改訂新版 世界大百科事典 「ホイサラ朝」の意味・わかりやすい解説
ホイサラ朝 (ホイサラちょう)
Hoysaḷa
南インド諸王国分立時代に約250年間マイソール地方に勢力を誇った王朝。1106-1342年。その出自は本来マイソール地方のガンガバーディGangavādi北西部の山岳地帯を拠点とする支配者であり,山賊行為を経済の基盤としていたといわれる。チャールキヤ,チョーラ両朝の対立に乗じて平原部へと進出し,チャールキヤ王国の封臣として台頭する。
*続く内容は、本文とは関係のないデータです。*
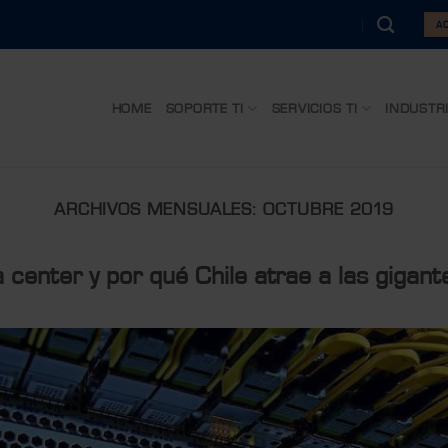
AC
HOME
SOPORTE TI
SERVICIOS TI
INDUSTR
ARCHIVOS MENSUALES:
OCTUBRE 2019
 center y por qué Chile atrae a las gigant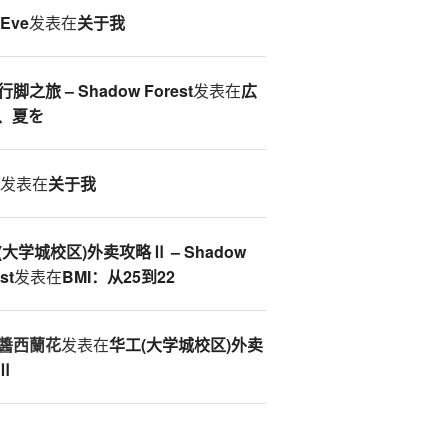
eEve
发表在
关于我
脚之旅 – Shadow Forest
发表在
広
、夏を
S
发表在
关于我
(大学城校区)外卖攻略Ⅱ – Shadow
st
发表在
BMI：从25到22
醬西蘭花
发表在
华工(大学城校区)外卖
Ⅱ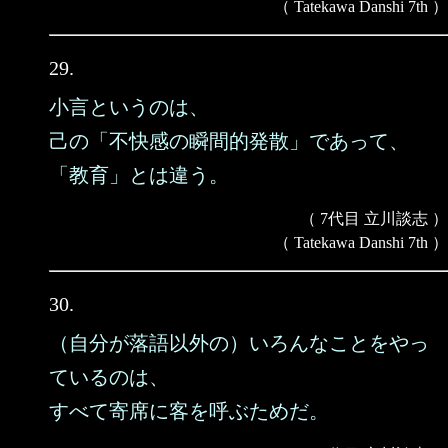
（ Tatekawa Danshi 7th ）
29.
小言というのは、
己の「不快感の瞬間的発散」であって、
「教育」とは違う。
（ 7代目 立川談志 ）
（ Tatekawa Danshi 7th ）
30.
（自分が落語以外の）いろんなことをやっ
ているのは、
すべて寄席に客を呼ぶためだ。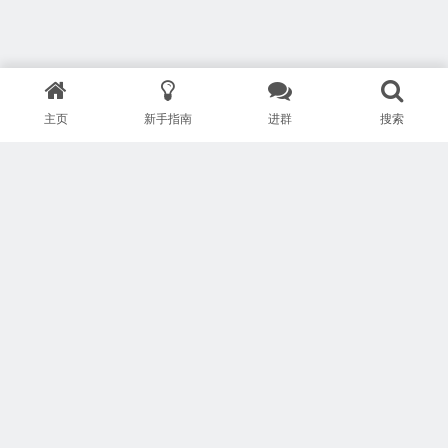
主页
新手指南
进群
搜索
版权所有 Copyright © 武汉安疗网络有限公司
鄂ICP备2024046095号-1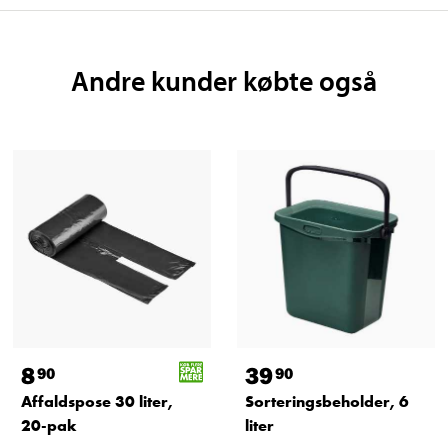
Andre kunder købte også
8
39
90
90
Affaldspose 30 liter,
Sorteringsbeholder, 6
20-pak
liter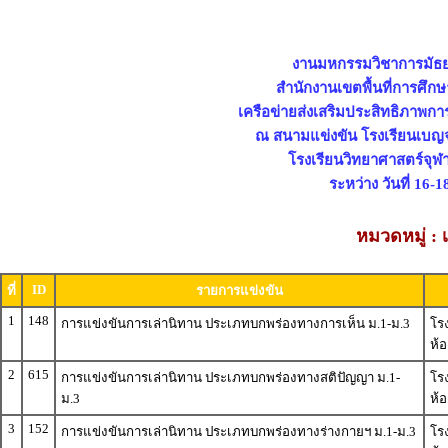
งานมหกรรมวิชาการมัธยมศ
สำนักงานเขตพื้นที่การศึก
เครือข่ายส่งเสริมประสิทธิภาพก
ณ สนามแข่งขัน โรงเรียนเบญจ
โรงเรียนวิทยาศาสตร์จุ
ระหว่าง วันที่ 16
หมวดหมู่ :
ID
ที่
รายการแข่งขัน
1
148
การแข่งขันการเล่านิทาน ประเภทบกพร่องทางการเห็น ม.1-ม.3
โรง
ห้อ
2
615
การแข่งขันการเล่านิทาน ประเภทบกพร่องทางสติปัญญา ม.1-
โรง
ม.3
ห้อ
3
152
การแข่งขันการเล่านิทาน ประเภทบกพร่องทางร่างกายฯ ม.1-ม.3
โรง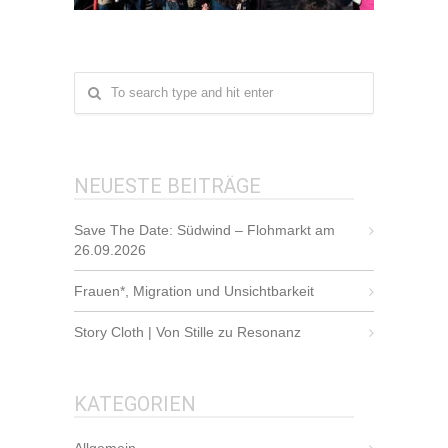
NEUESTE BEITRÄGE
Save The Date: Südwind – Flohmarkt am
26.09.2026
Frauen*, Migration und Unsichtbarkeit
Story Cloth | Von Stille zu Resonanz
KATEGORIEN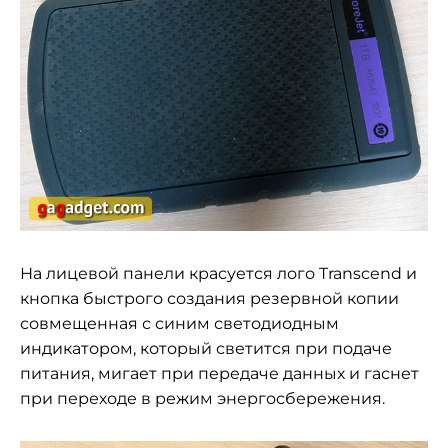
На лицевой панели красуется лого Transcend и
кнопка быстрого создания резервной копии
совмещенная с синим светодиодным
индикатором, который светится при подаче
питания, мигает при передаче данных и гаснет
при переходе в режим энергосбережения.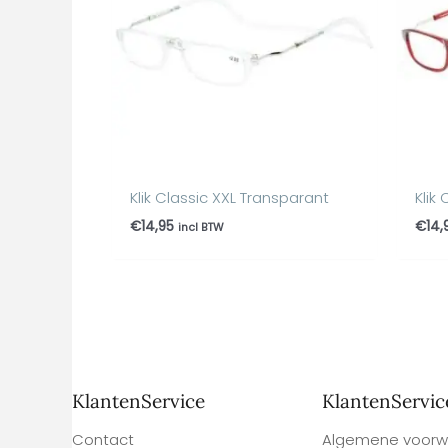
Klik Classic XXL Transparant
Klik
€
14,95
€
14,
incl BTW
KlantenService
KlantenServic
Contact
Algemene voorw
ホイサラ王朝を実質的に創始したのは1106年に即位したビッティガBiṭṭigaであり,首都をドーラサムドラDvārasamudra(現,マイソール近くのハレービード)に置き,自らビシュヌバルダーナと称した。ジャイナ教徒であった王をヒンドゥー教のビシュヌ派に改宗させたのは同派の哲学者ラーマーヌジャであったとされている。王国はバッラーラ2世Ballala Ⅱ(在位1173-1220)の時代に強化され,チャールキヤ,ヤーダバ両国を破って独立し,さらにチョーラ朝と同盟してパーンディヤ朝に対抗し,タミル地方支配への足がかりを築いた。しかし,1310年ハルジー朝のマリク・カーフールに敗れて以来衰退の道をたどり,ついに新興王国ビジャヤナガルに打ち破られた。同王朝の時代にはホイサラ寺院とよばれる,北インドの様式とも伝統的なドラビダ様式とも異なる独自の建築様式を生み出した。
執筆者:重松 伸司
美術
この王朝はヒンドゥー教寺院建築のうち中間型と呼ばれる形態を発展させた。その基本形は,列柱のある前殿とそのまわりの三つあるいはそれ以上の本殿からなり,本殿のプランは凹凸の多い星形である。建物の高さは比較的低く,外壁は水平の層が目だち,こみいった彫刻や複雑な格子窓で壁面がにぎやかに飾られ,太くずんぐりとした丸柱は回転させて削った形跡がある。目の細かい石に刻まれた彫刻は,象牙や白檀の彫刻を思わせるような工芸的な感じが強く,やや小ぶとりの肢体は硬く動きに乏しい。代表的な遺構は,ベルールのチェンナ・ケーシャバ寺(1117ころ),ハレービード(古名ドーラサムドラ)のホイサレーシュバラ寺(12世紀中期),ソームナートプルのケーシャバ寺(1268)などである。